On a high bluff above the St. Johns River, a memorial pays tribute to the French expedition that claimed Florida for France— three years before the founding of the Spanish colony at St. Augustine.
Lat-Lon: 30.387960, -81.489865
Restroom: At Fort Caroline
Open 9 AM to 5 PM
Although there’s no hike here, just a walk to the bluff, this historic site is part of Timucuan Preserve National Park and worth a look. Bring your camera for the sweeping scenic view.
From Mount Pleasant Road in Jacksonville, follow Fort Caroline Rd 0.3 mile to pass by the Fort Caroline and Spanish Pond entrances of Timucuan Preserve. Continue another 0.5 mile to the sign for the Ribault Monument, on the left, and drive up to the parking area.
On May 1, 1562, French Huguenots landed at this bluff and claimed Florida for France. Jean Ribault named the river “The River of May” to commemorate the date of his landing. The column standing tall on the bluffs above the St. Johns River is based on the one placed here by the French, copied from one of the many drawings of Jacques Le Moyne, the colony’s resident artist.

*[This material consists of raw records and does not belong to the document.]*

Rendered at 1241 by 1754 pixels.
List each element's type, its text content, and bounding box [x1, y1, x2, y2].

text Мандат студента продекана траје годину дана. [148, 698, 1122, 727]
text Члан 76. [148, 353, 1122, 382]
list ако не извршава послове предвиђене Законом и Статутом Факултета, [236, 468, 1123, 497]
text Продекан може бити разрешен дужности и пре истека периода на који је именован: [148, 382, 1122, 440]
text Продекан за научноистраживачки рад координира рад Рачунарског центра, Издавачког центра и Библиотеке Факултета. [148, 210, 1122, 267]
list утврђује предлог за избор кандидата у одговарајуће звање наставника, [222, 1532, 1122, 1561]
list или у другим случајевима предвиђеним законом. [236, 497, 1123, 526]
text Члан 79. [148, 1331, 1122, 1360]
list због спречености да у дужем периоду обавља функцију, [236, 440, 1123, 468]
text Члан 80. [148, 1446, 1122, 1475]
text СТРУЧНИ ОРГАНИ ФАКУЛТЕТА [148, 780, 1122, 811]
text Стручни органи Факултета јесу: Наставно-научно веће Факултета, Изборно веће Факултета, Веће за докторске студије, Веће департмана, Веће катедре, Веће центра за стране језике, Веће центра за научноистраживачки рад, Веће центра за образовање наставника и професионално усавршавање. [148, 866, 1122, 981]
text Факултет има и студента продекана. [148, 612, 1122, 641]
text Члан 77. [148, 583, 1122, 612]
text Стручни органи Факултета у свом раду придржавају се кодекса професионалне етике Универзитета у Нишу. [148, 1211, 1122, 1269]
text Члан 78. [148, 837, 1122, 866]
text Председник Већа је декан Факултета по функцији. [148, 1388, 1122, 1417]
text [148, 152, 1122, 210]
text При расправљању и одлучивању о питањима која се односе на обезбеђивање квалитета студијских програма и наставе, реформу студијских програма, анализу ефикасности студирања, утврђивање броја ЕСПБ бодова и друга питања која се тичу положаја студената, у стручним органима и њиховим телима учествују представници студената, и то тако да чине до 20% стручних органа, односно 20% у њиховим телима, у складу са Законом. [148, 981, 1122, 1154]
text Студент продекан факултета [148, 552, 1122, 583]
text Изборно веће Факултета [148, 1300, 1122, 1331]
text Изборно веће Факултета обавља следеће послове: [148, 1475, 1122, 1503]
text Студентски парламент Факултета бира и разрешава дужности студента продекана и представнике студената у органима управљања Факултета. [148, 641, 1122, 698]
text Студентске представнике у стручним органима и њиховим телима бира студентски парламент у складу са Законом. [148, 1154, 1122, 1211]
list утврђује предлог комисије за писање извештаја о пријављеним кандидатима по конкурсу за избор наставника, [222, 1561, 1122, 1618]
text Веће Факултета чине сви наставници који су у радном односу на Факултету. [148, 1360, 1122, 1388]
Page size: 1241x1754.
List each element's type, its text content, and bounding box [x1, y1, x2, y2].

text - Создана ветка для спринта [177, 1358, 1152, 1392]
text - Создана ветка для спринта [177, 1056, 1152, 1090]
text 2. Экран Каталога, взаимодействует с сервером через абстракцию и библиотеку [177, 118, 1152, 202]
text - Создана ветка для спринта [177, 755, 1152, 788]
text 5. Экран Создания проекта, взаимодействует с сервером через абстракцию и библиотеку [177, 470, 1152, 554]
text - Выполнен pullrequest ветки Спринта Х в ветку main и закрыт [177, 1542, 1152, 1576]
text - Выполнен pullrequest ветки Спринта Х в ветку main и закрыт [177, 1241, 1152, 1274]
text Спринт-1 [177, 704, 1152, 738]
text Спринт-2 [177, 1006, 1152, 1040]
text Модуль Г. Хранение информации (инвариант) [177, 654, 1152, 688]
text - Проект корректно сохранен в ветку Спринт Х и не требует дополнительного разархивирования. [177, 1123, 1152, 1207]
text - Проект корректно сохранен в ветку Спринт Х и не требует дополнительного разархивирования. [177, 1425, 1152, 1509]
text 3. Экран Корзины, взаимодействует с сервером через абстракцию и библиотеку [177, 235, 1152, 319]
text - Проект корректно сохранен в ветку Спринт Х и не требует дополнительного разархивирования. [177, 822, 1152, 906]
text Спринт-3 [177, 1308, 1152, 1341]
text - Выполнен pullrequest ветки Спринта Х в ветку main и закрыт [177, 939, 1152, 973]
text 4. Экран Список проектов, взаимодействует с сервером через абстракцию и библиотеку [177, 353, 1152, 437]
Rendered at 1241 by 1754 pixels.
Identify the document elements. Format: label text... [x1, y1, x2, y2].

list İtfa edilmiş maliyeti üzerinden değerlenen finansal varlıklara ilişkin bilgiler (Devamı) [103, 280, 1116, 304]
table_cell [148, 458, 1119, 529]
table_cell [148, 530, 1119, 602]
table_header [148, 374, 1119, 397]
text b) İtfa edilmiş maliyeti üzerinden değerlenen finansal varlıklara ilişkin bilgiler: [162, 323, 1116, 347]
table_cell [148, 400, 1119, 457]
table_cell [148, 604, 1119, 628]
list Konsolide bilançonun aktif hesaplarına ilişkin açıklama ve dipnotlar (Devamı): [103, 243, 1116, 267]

According to his illustrations, the Timucua who lived along to the river came to the tall pillar and left offerings of worship.
In 1564, the French built Fort Caroline for their protection as they established Florida’s first European colony, with more than 200 soldiers, artisans, and their families settling on St. Johns Bluff. If you haven’t visited there yet, stop in as you pass the Fort Caroline entrance to explore this oft-forgotten chapter of Florida history.